Work request ::
Pick out the lines below that contain the string "SOUTH" and copy them all.

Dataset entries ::
+++

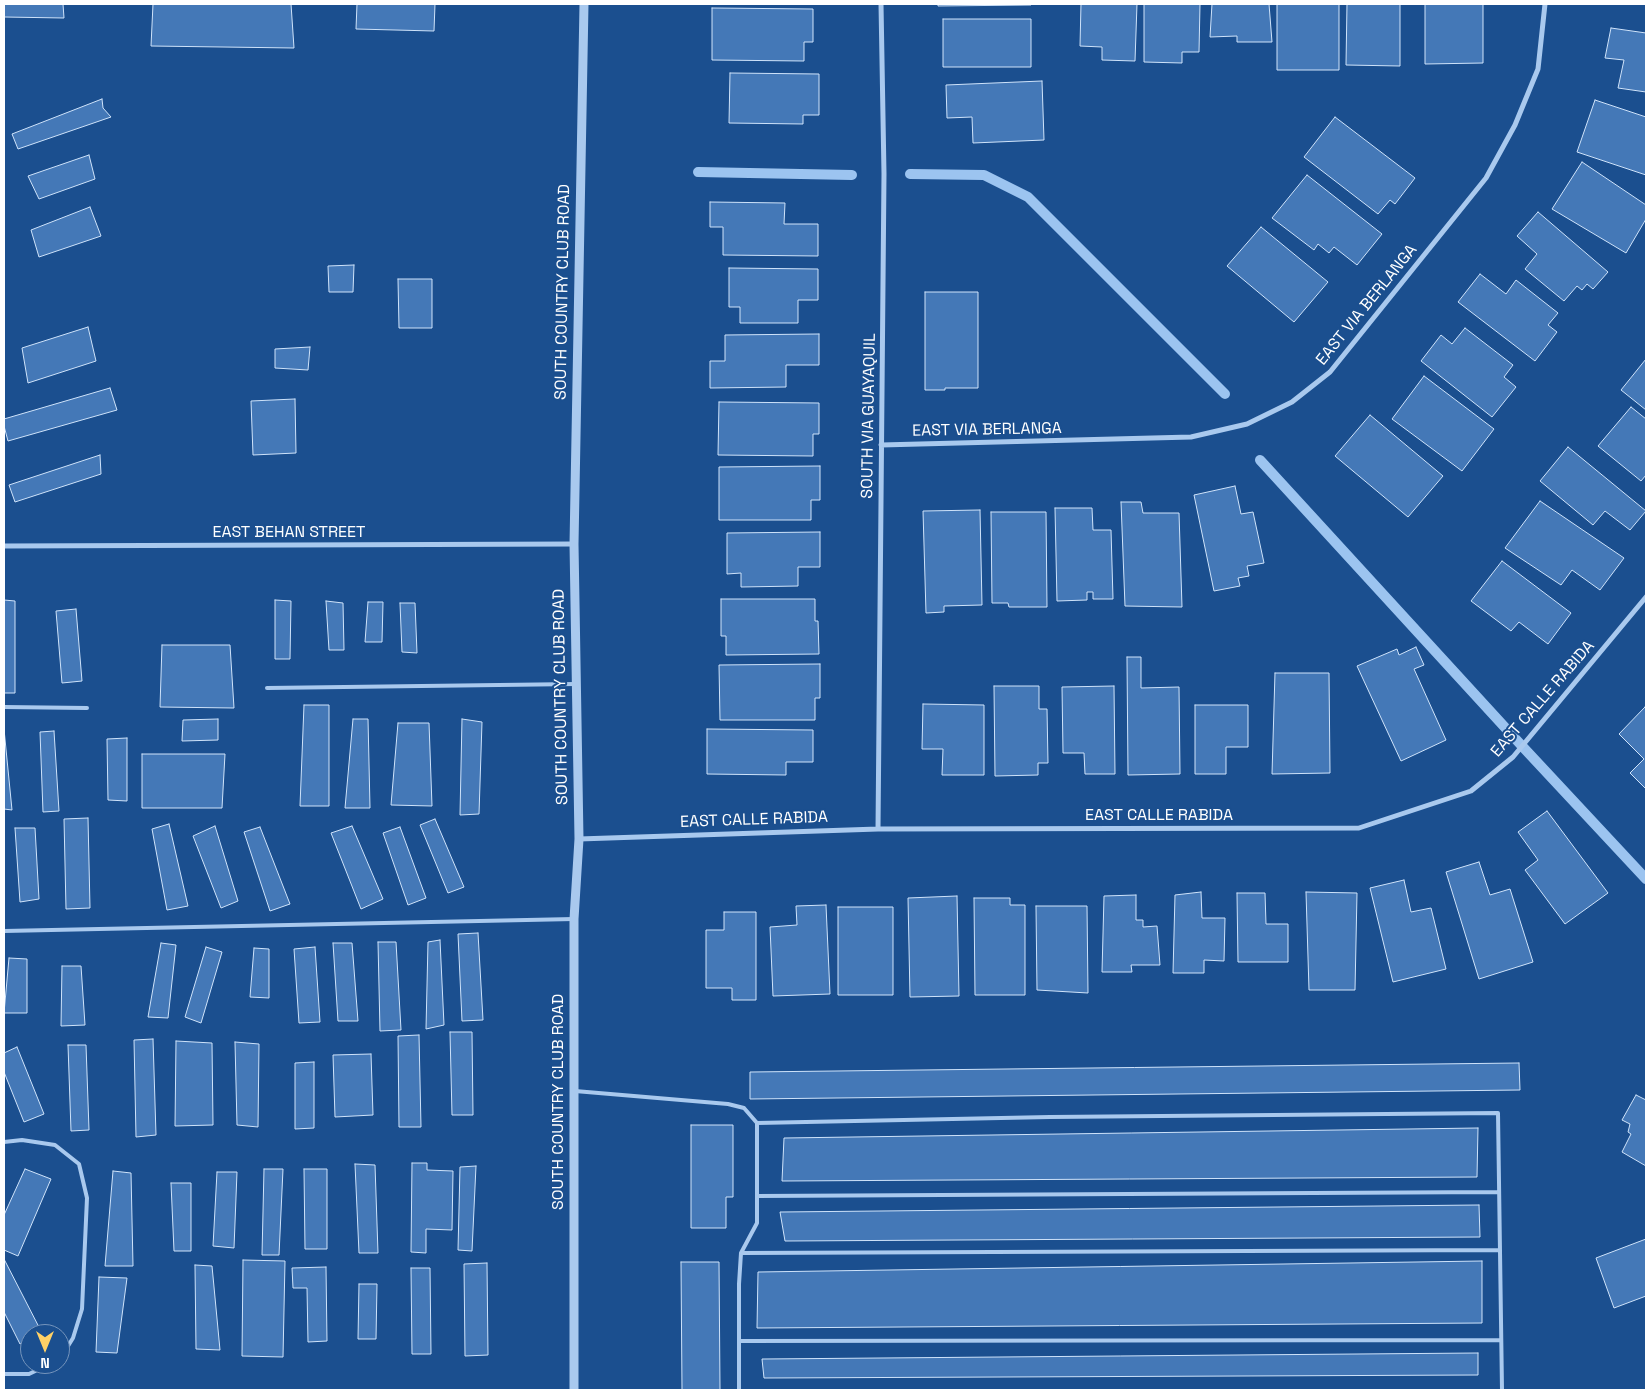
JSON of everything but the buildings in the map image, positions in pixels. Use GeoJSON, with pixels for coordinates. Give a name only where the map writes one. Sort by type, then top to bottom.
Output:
{"type":"FeatureCollection","features":[{"type":"Feature","properties":{"kind":"street","name":"SOUTH COUNTRY CLUB ROAD"},"geometry":{"type":"LineString","coordinates":[[574,1390],[574,919],[579,838],[574,544],[584,4]]}},
{"type":"Feature","properties":{"kind":"street","name":"SOUTH VIA GUAYAQUIL"},"geometry":{"type":"LineString","coordinates":[[878,829],[884,184],[881,4]]}},
{"type":"Feature","properties":{"kind":"street","name":"EAST VIA BERLANGA"},"geometry":{"type":"LineString","coordinates":[[881,445],[1191,437],[1247,424],[1292,402],[1330,372],[1486,178],[1515,125],[1538,69],[1545,4]]}},
{"type":"Feature","properties":{"kind":"street","name":"EAST BEHAN STREET"},"geometry":{"type":"LineString","coordinates":[[4,546],[574,544]]}},
{"type":"Feature","properties":{"kind":"street","name":"EAST CALLE RABIDA"},"geometry":{"type":"LineString","coordinates":[[579,838],[878,829],[1359,828],[1471,791],[1513,757],[1646,596]]}},
{"type":"Feature","properties":{"kind":"lane"},"geometry":{"type":"LineString","coordinates":[[267,688],[576,684]]}},
{"type":"Feature","properties":{"kind":"lane"},"geometry":{"type":"LineString","coordinates":[[4,707],[87,708]]}},
{"type":"Feature","properties":{"kind":"lane"},"geometry":{"type":"LineString","coordinates":[[4,931],[574,919]]}},
{"type":"Feature","properties":{"kind":"lane"},"geometry":{"type":"LineString","coordinates":[[574,1091],[728,1104],[744,1108],[757,1123],[757,1223],[741,1253],[739,1390]]}},
{"type":"Feature","properties":{"kind":"lane"},"geometry":{"type":"LineString","coordinates":[[757,1123],[1050,1116],[1498,1113],[1502,1390]]}},
{"type":"Feature","properties":{"kind":"lane"},"geometry":{"type":"LineString","coordinates":[[4,1142],[22,1140],[55,1146],[79,1164],[87,1198],[82,1309],[70,1343]]}},
{"type":"Feature","properties":{"kind":"lane"},"geometry":{"type":"LineString","coordinates":[[757,1196],[1498,1192]]}},
{"type":"Feature","properties":{"kind":"lane"},"geometry":{"type":"LineString","coordinates":[[741,1253],[1499,1250]]}},
{"type":"Feature","properties":{"kind":"lane"},"geometry":{"type":"LineString","coordinates":[[739,1341],[1500,1340]]}},
{"type":"Feature","properties":{"kind":"lane"},"geometry":{"type":"LineString","coordinates":[[4,1374],[20,1374]]}},
{"type":"Feature","properties":{"kind":"waterway"},"geometry":{"type":"LineString","coordinates":[[698,172],[852,175]]}},
{"type":"Feature","properties":{"kind":"waterway"},"geometry":{"type":"LineString","coordinates":[[910,174],[984,175],[1028,197],[1225,394]]}},
{"type":"Feature","properties":{"kind":"waterway"},"geometry":{"type":"LineString","coordinates":[[1260,460],[1646,879]]}}]}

+++

Answer for this exercise ::
{"type":"FeatureCollection","features":[{"type":"Feature","properties":{"kind":"street","name":"SOUTH COUNTRY CLUB ROAD"},"geometry":{"type":"LineString","coordinates":[[574,1390],[574,919],[579,838],[574,544],[584,4]]}},
{"type":"Feature","properties":{"kind":"street","name":"SOUTH VIA GUAYAQUIL"},"geometry":{"type":"LineString","coordinates":[[878,829],[884,184],[881,4]]}},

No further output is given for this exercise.